## ACTION ITEM
Could you repeat every line of the material below word for word, leaving out the pictures?

(Rendered images of charts)
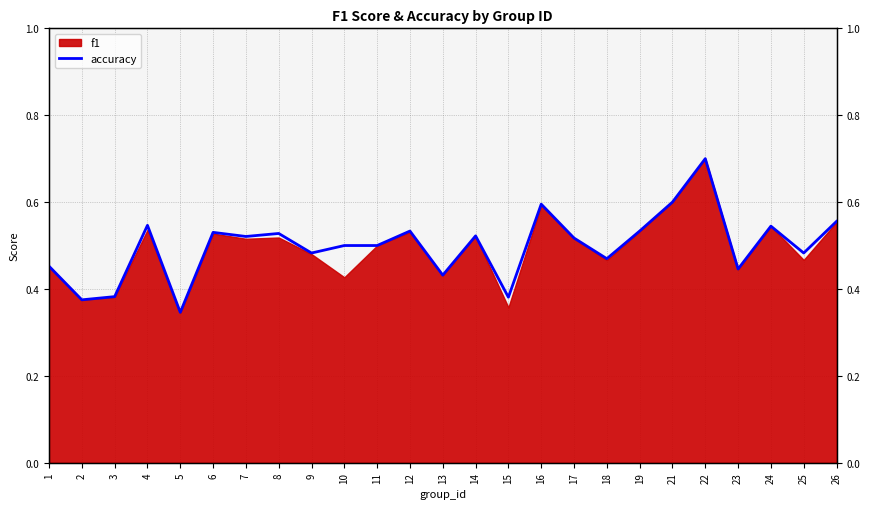

Which label corresponds to the smallest value in the chart?

5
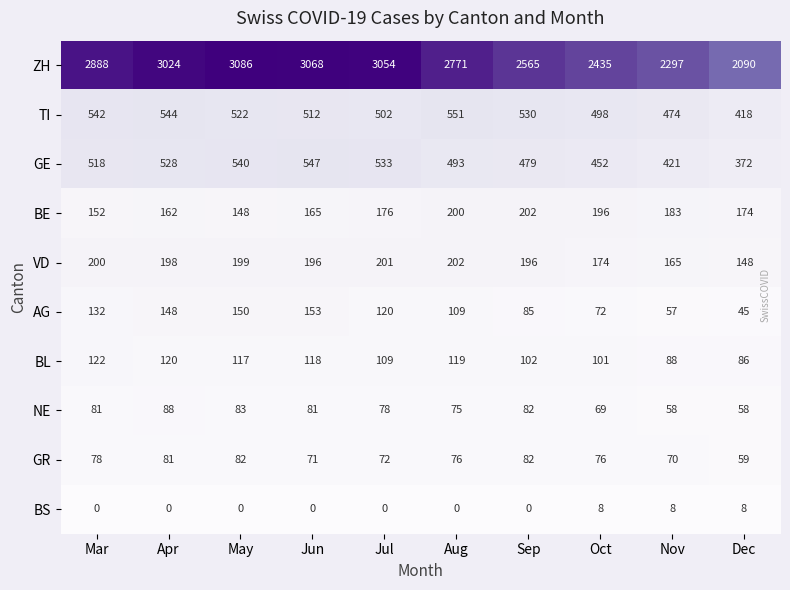

Which series has the largest total across all categories?

ZH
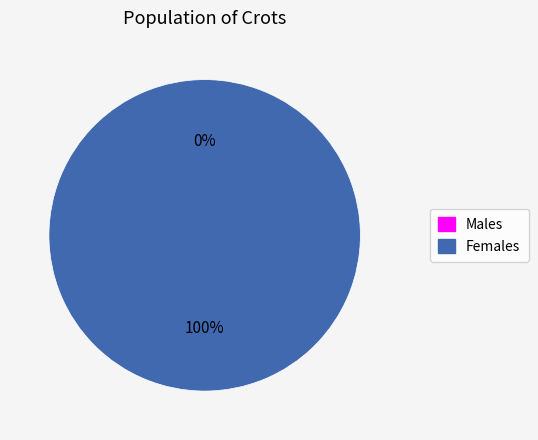

Is it true that 1490375276 is 1% of the pie?

False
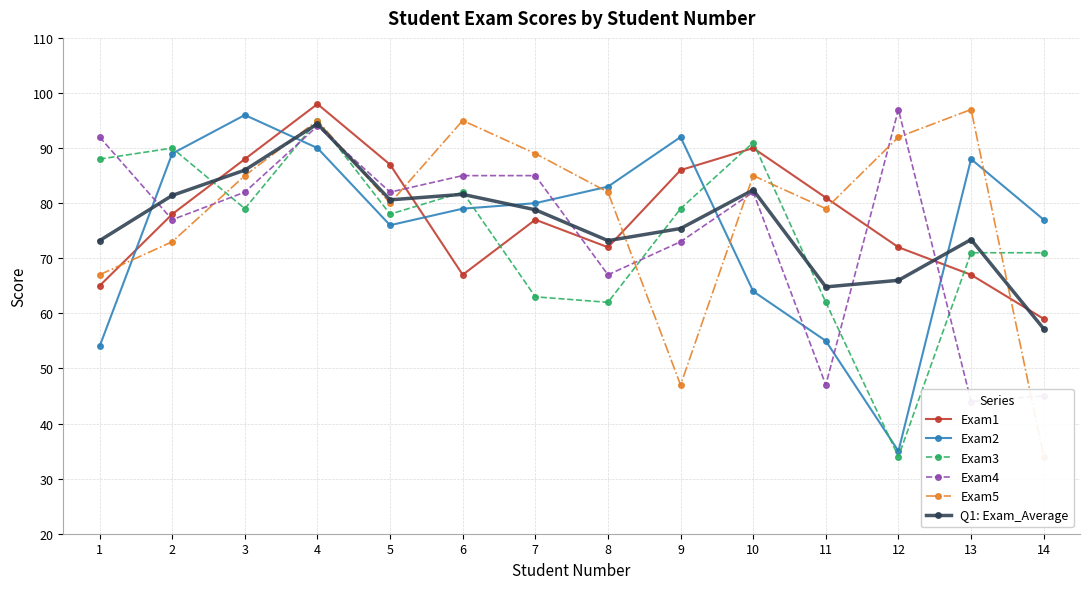

True or false: Q1: Exam_Average has a value of 82.4 at 10.

True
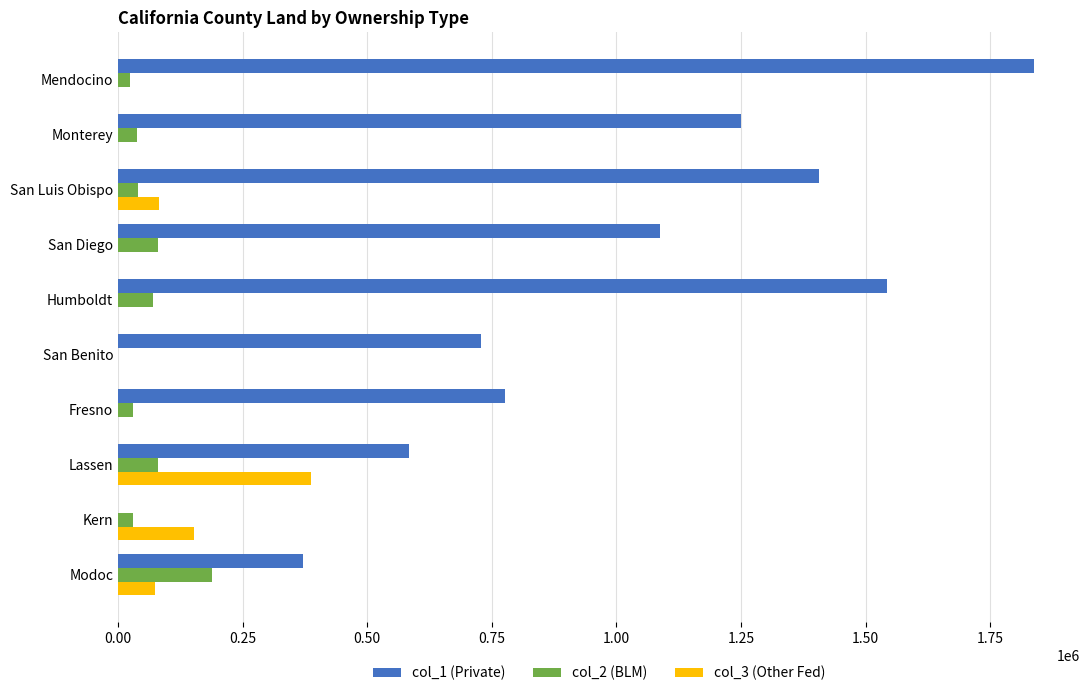

What is the average value of the col_2 (BLM) series?

58000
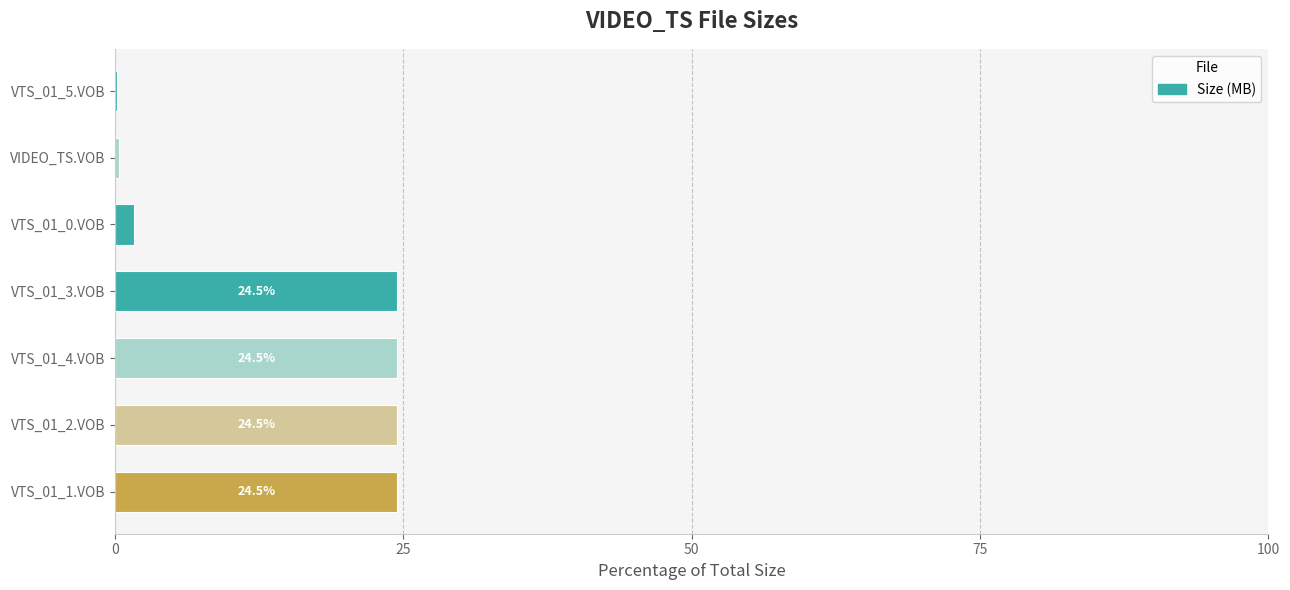

Is it true that the value at VTS_01_3.VOB is 24.5?

True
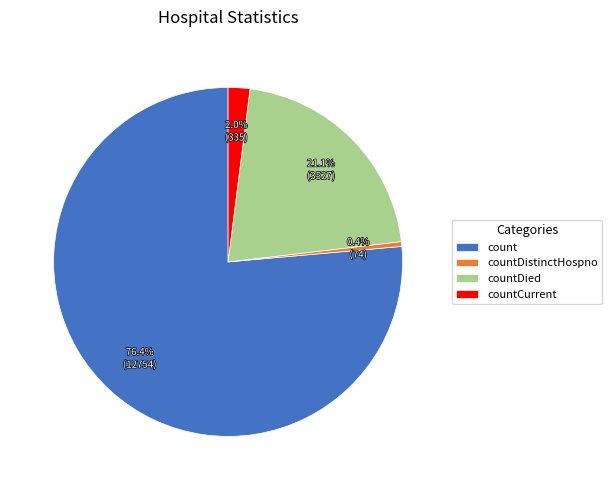

What percentage do count and countDistinctHospno together represent?

76.9%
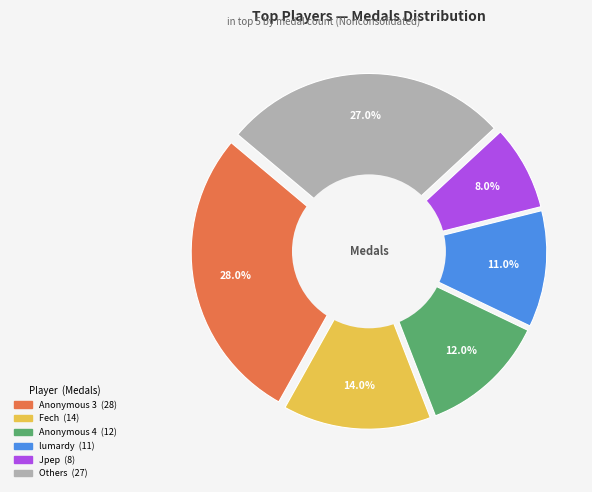

Is there any slice that represents more than half of the pie?

No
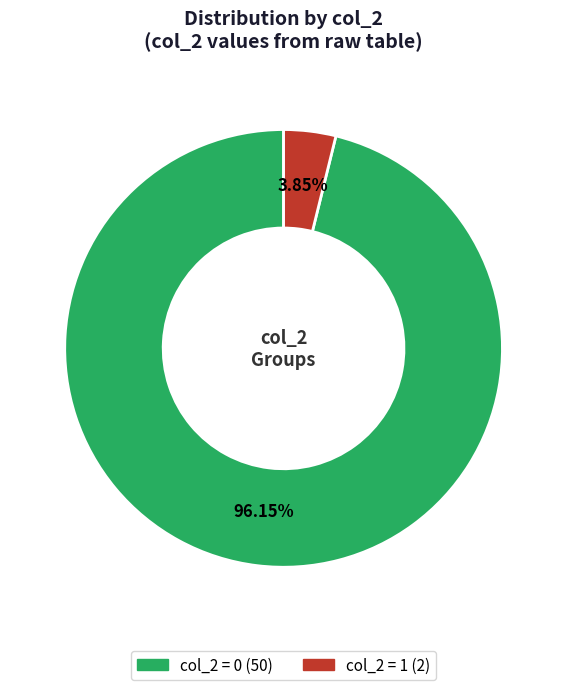

Count the number of slices in the pie.

2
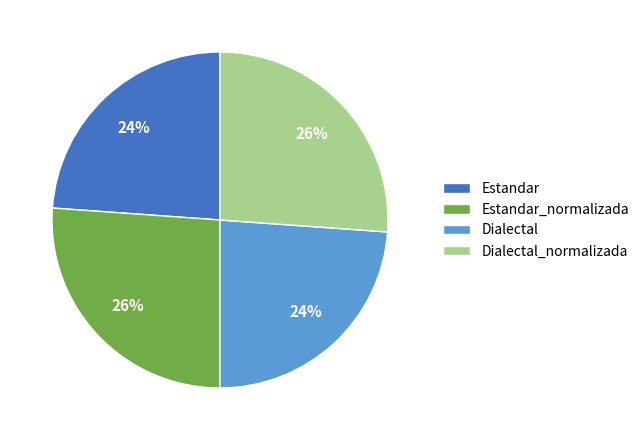

Between Estandar_normalizada and Dialectal, which is larger?

Estandar_normalizada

## ANSWER AREA
Which label corresponds to the smallest value in the chart?

5

Which series has the largest total across all categories?

ZH

Is it true that 1490375276 is 1% of the pie?

False

True or false: Q1: Exam_Average has a value of 82.4 at 10.

True

What is the average value of the col_2 (BLM) series?

58000

Is it true that the value at VTS_01_3.VOB is 24.5?

True

What percentage do count and countDistinctHospno together represent?

76.9%

Is there any slice that represents more than half of the pie?

No

Count the number of slices in the pie.

2

Between Estandar_normalizada and Dialectal, which is larger?

Estandar_normalizada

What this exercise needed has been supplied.